According to Czech President Petr Pavle, the memorial in Lety na Písecka will be reminding what horrible deeds happened in it. In addition, it will be a memento for future generations so that nothing like this happens again. Pavel said this today at the opening of the Roma and Sinti Holocaust Memorial in Bohemia in Lety. He added that the existence of Roma victims during the Second World War had been neglected for a long time.
According to Prime Minister Fiala (ODS), the Roma Holocaust memorial in Lety should have been created earlier. He added that the state delayed for a long time the purchase of land from pig farm owners.
The monument stands in the place where there was a concentration camp for Roma during the Second World War. “The communist regime then built a large-capacity piggery instead and thereby showed its position. With the memorial, we are now repaying the decades-long social debt to the Roma Holocaust,” the president stated. The construction of the monument, which cost 102 million crowns, took about two years.
There was talk of building a dignified place of worship in 1995. There had been a piggery in the locality since the 1970s, which the state bought for 450 million crowns and demolished the year before. Subsequently, the construction of the monument began. “Even today, it is necessary to remember what happened here.

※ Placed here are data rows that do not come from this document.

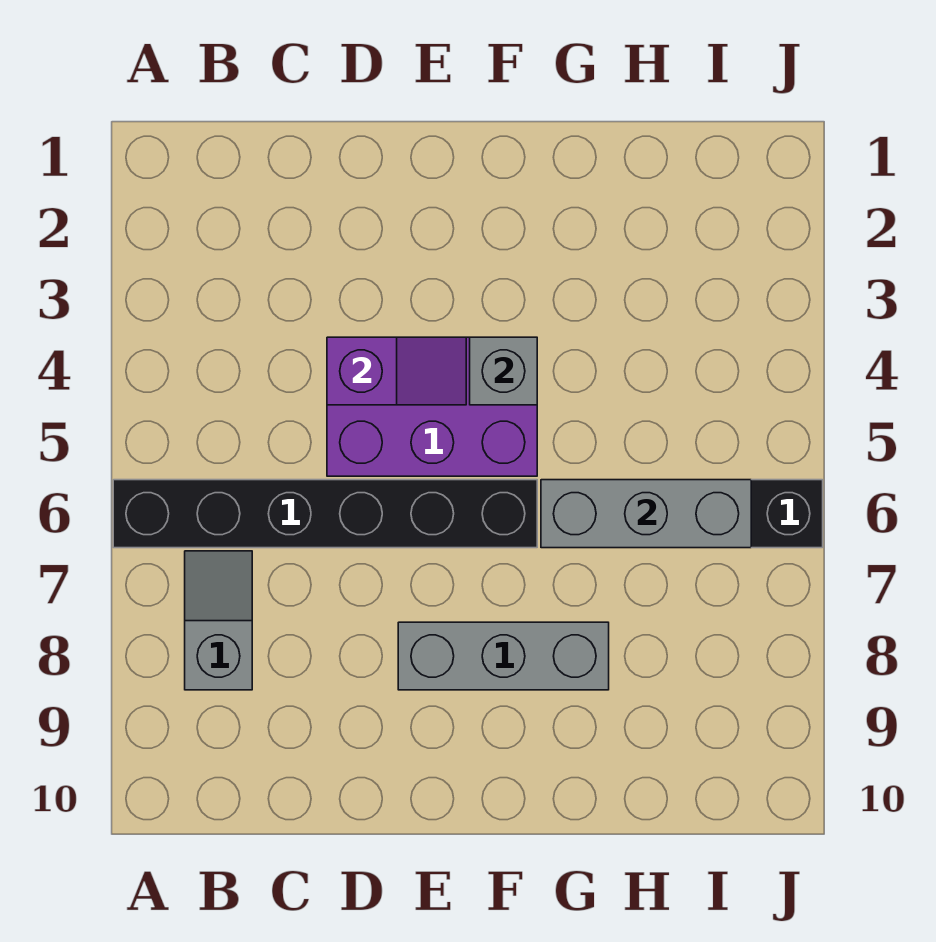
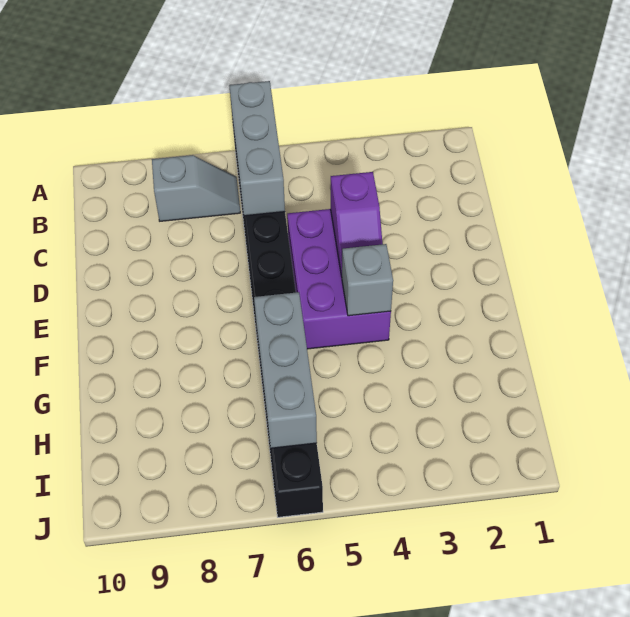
grey 1x3 brick [398,622,609,690] -> grey 1x3 brick moved to [229,81,285,216]

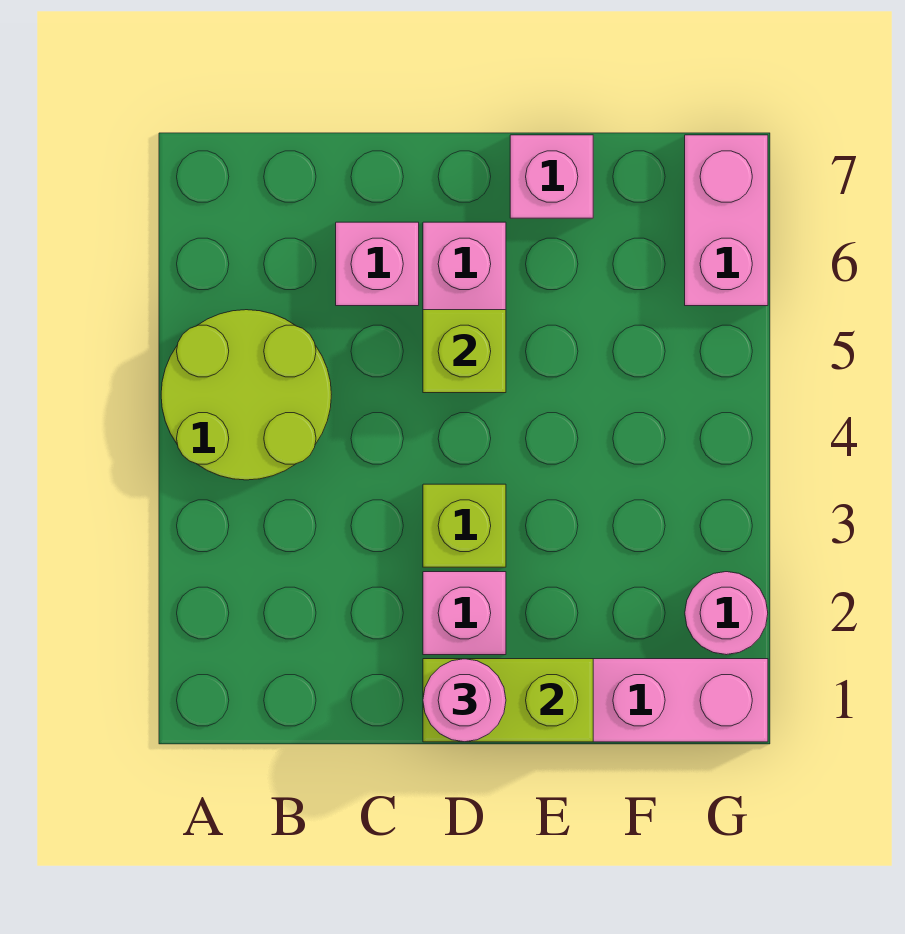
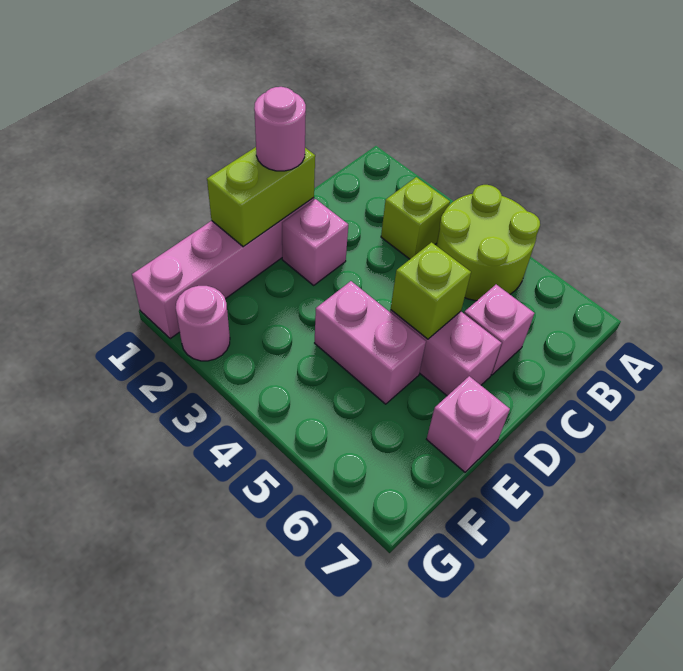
lime 1x1 brick [423,484,506,567] -> lime 1x1 brick moved to [381,177,450,259]
pink 1x2 brick [685,135,768,306] -> pink 1x2 brick moved to [315,281,426,404]

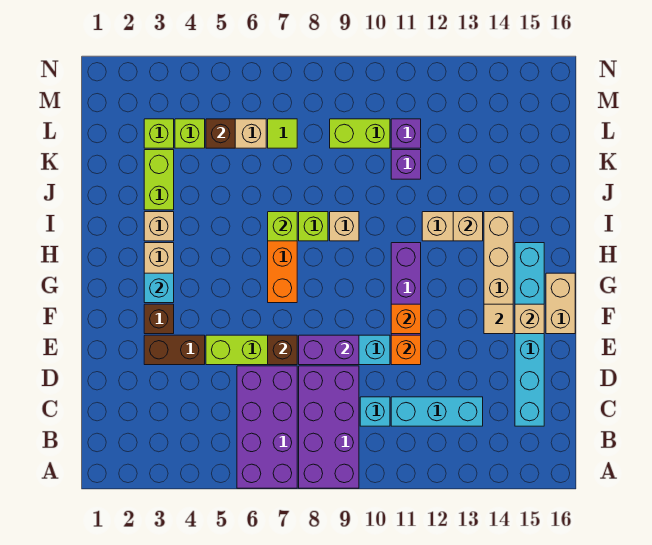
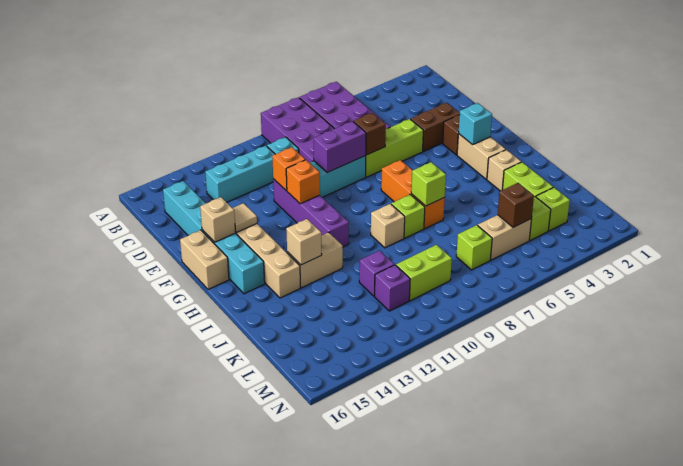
lime 1x1 tile [268,119,297,148] -> lime 1x1 brick [456,225,492,270]

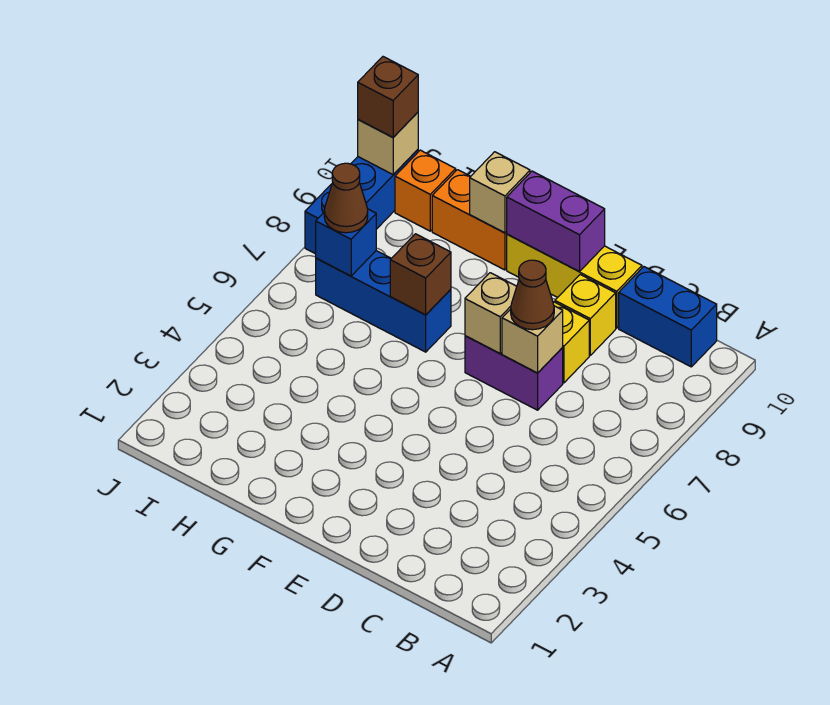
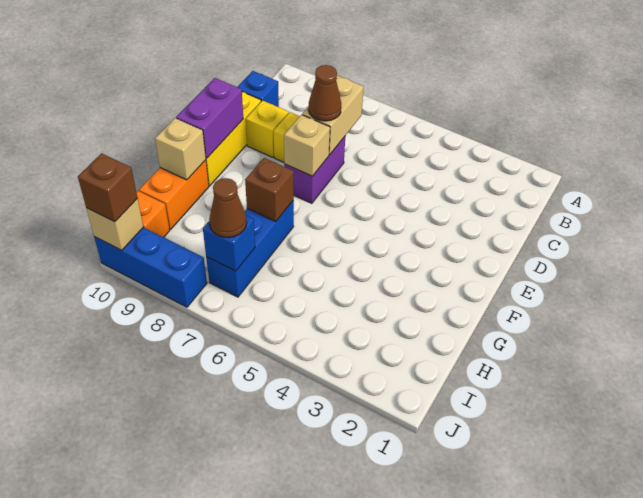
blue 1x2 brick [619,267,717,367] -> blue 1x1 brick [238,71,279,107]
tan 1x1 brick [502,306,563,373] -> tan 1x2 brick [302,76,364,155]

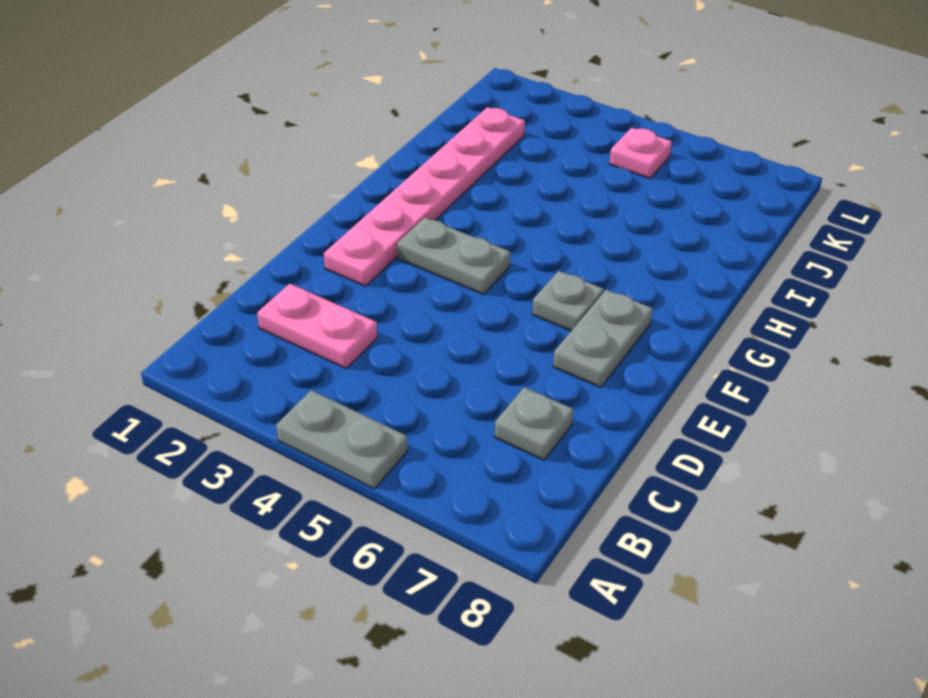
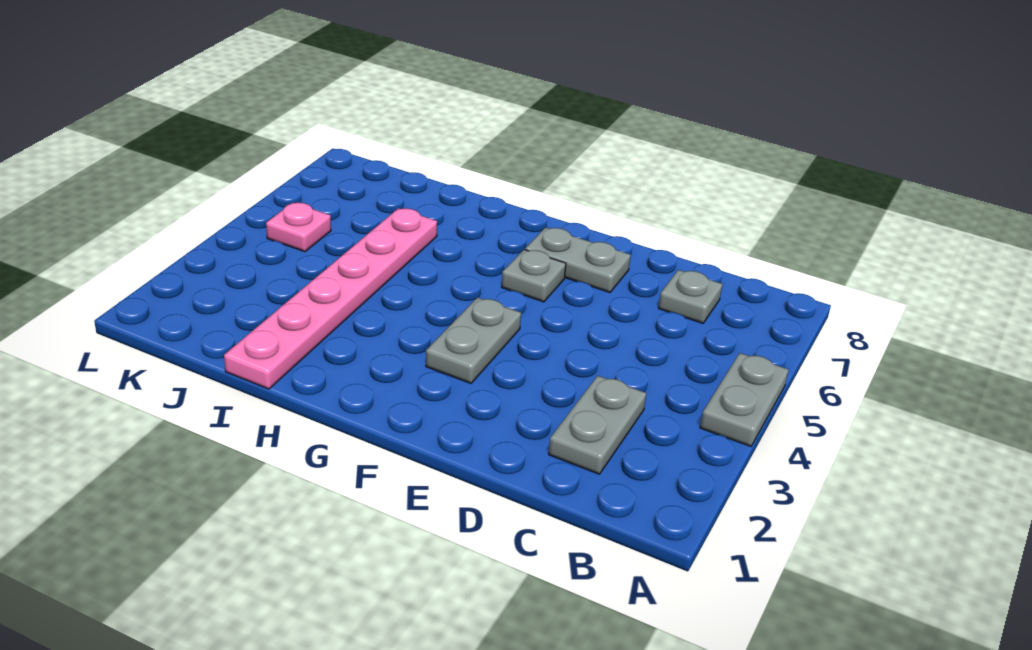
pink 1x2 plate [257,284,377,368] -> grey 1x2 plate [549,376,646,474]
pink 1x6 plate [324,107,525,286] -> pink 1x6 plate turned to [224,208,437,389]

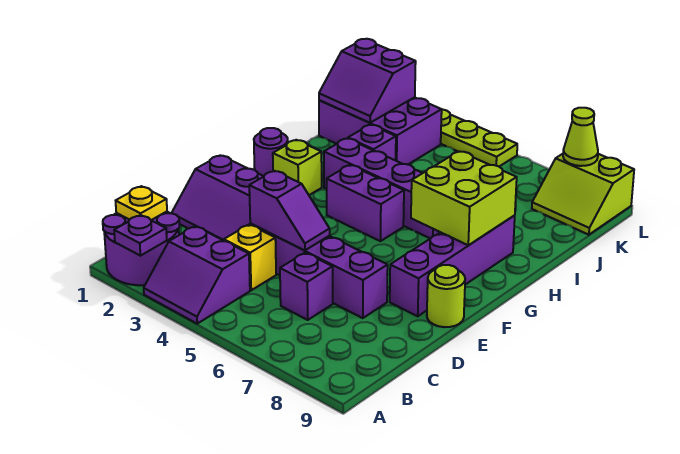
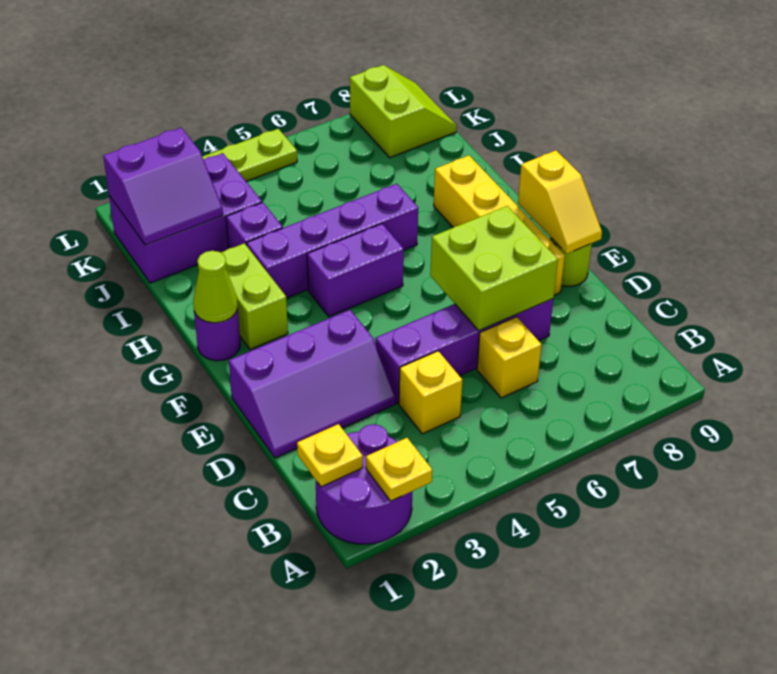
purple 1x1 plate [114,215,167,256] -> yellow 1x1 plate [366,438,432,501]
purple 2x2 slope [144,226,250,324] -> none
purple 1x1 brick [280,253,333,320] -> yellow 1x1 brick [477,317,542,398]
purple 1x2 slope [249,171,330,251] -> none
purple 1x4 brick [390,216,515,316] -> yellow 1x4 brick [434,156,565,295]
none -> yellow 1x2 slope [518,150,602,254]
lime 1x1 brick [273,140,322,195] -> lime 1x2 brick [221,243,288,350]
lime 2x2 brick [411,151,517,245] -> lime 2x2 brick moved to [430,206,558,331]
lime 2x2 slope [532,154,634,235] -> lime 2x2 slope turned to [350,65,457,158]
lime 1x1 cone [563,108,598,166] -> lime 1x1 cone moved to [193,251,238,323]

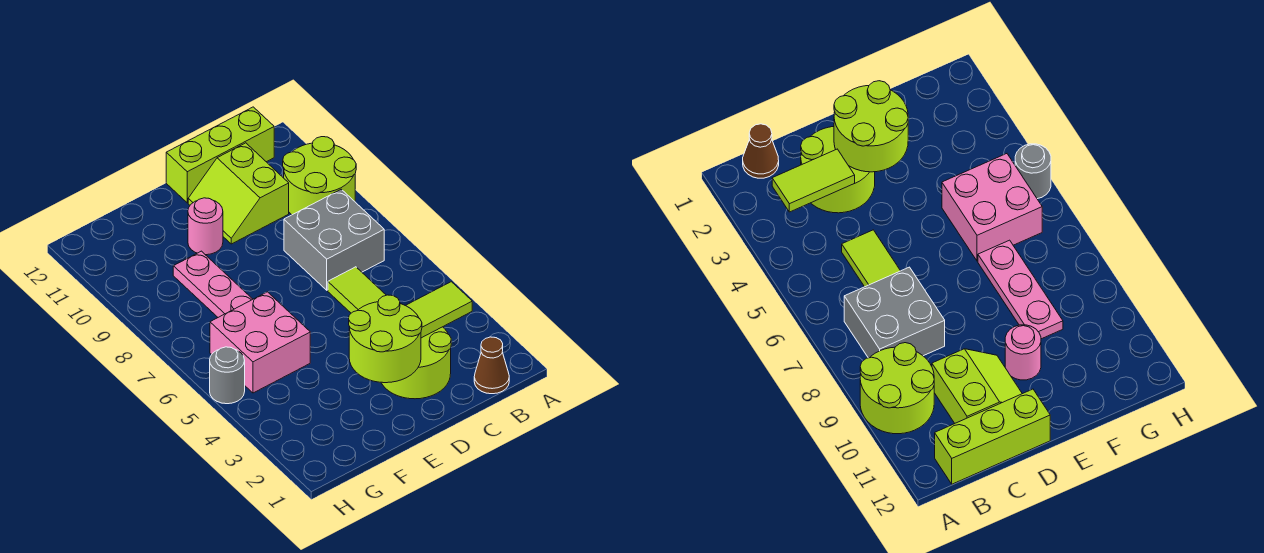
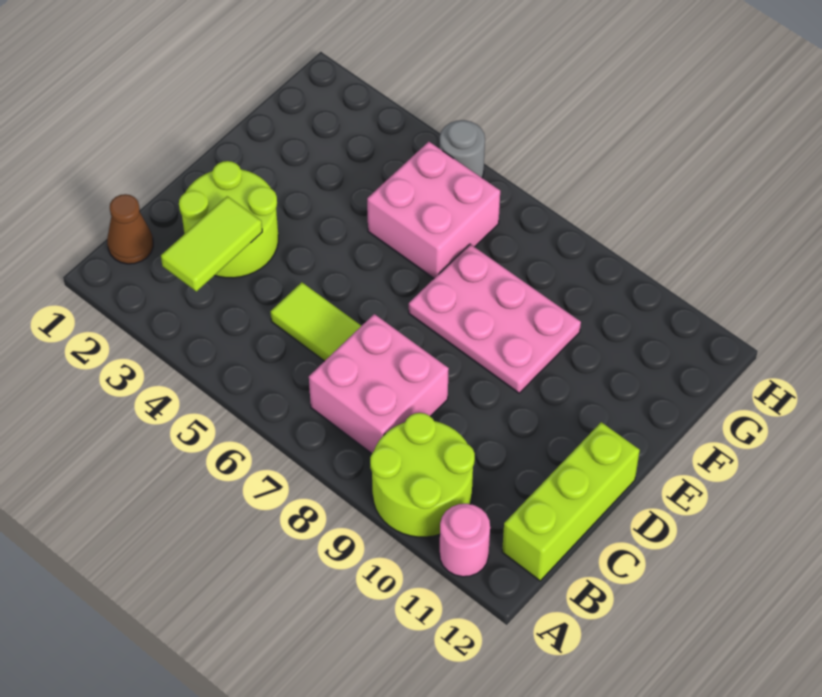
grey 2x2 brick [284,189,384,290] -> pink 2x2 brick [309,314,449,454]
lime 2x2 slope [188,143,289,244] -> none
lime 2x2 round brick [349,295,422,383] -> none
pink 1x1 round brick [188,198,223,255] -> pink 1x1 round brick moved to [440,504,490,577]
pink 1x3 plate [173,251,253,317] -> pink 2x3 plate [409,244,581,393]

It’s a warning about how far people can go.” said the president. He added that Lety has the ambition to bring people closer to history. “It has been 30 years since my predecessor Václav Havel revealed a modest monument at this location. Today we are following up on this event,” Pavel stated.
There is a permanent exhibition in the visitor center of the monument, outside is the Memory Trail. Part of the exhibition are testimonies of witnesses in audiovisual form. The memorial will be opened to the public on May 12, when a memorial service is regularly held in Lety.
According to historians, 1,308 Roma, men, women and children, passed through the Lety camp from August 1942 to May 1943, 327 of them died there and over 500 ended up in the Auschwitz concentration camp. The area covers over 100,000 square meters. A memorial was erected in 1995 near the emergency cemetery in Let, which is about 300 meters from the camp, and the place became a cultural monument in 1998.
“It is very positive news for me that the entire project has been completed,” said the director of the Museum of Roma Culture, Jana Horváthová. There was talk of building a memorial in Lety on the site of the pig farm almost 30 years ago. The whole process was complicated by the situation surrounding the purchase of a pig farm from a private owner. “But according to our information, until 2017, no one from the government specifically discussed it,” Horvath said.
The state bought the pig farm in 2018 for 450 million crowns from the company Agpi, which had 13,000 pigs in 13 halls there. Demolition of the piggery began last year in July, and the demolition was completed in December 2022. The remains of one hall of the piggery became part of a monument that describes the history of the place. “In the indoor exhibition, visitors will see events that cover the period from the pre-war era to recent years and the fight for the abolition of the pigsty,” said Anna Míšková from the Museum of Roma Culture.
Money for the construction of the monument was provided by several institutions, among them, for example, the Ministry of Culture of the Czech Republic, the German Embassy in Prague, and grants from Iceland, Liechtenstein and Norway.